--- START ---
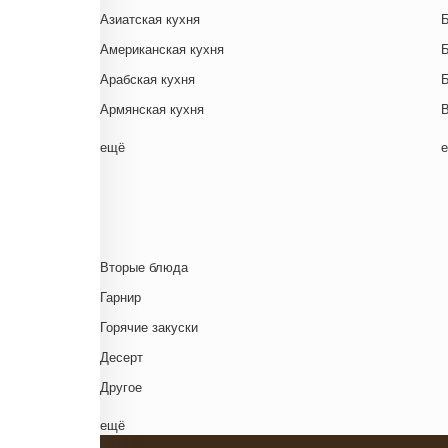
Азиатская кухня
Американская кухня
Арабская кухня
Армянская кухня
Белорусская
ещё
Ближневосточная
Г
Болгарская кухня
Британская кухня
Венгерская кухня
Д
Вторые блюда
Греческая кухня
Гарнир
Грузинская кухня
Д
Горячие закуски
Еврейская кухня
Д
Десерт
Европейская кухня
Д
Другое
Индийская кухня
Комплексный обед
ещё
Испанская кухня
Напиток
--- END ---
● **Exercise**: Please reproduce, line for line and verbatim, the text read from every one of the items above, and leave the pictures out of your answer.

● **Exercise result**:
Азиатская кухня
Американская кухня
Арабская кухня
Армянская кухня
Белорусская
ещё
Ближневосточная
Г
Болгарская кухня
Британская кухня
Венгерская кухня
Д
Вторые блюда
Греческая кухня
Гарнир
Грузинская кухня
Д
Горячие закуски
Еврейская кухня
Д
Десерт
Европейская кухня
Д
Другое
Индийская кухня
Комплексный обед
ещё
Испанская кухня
Напиток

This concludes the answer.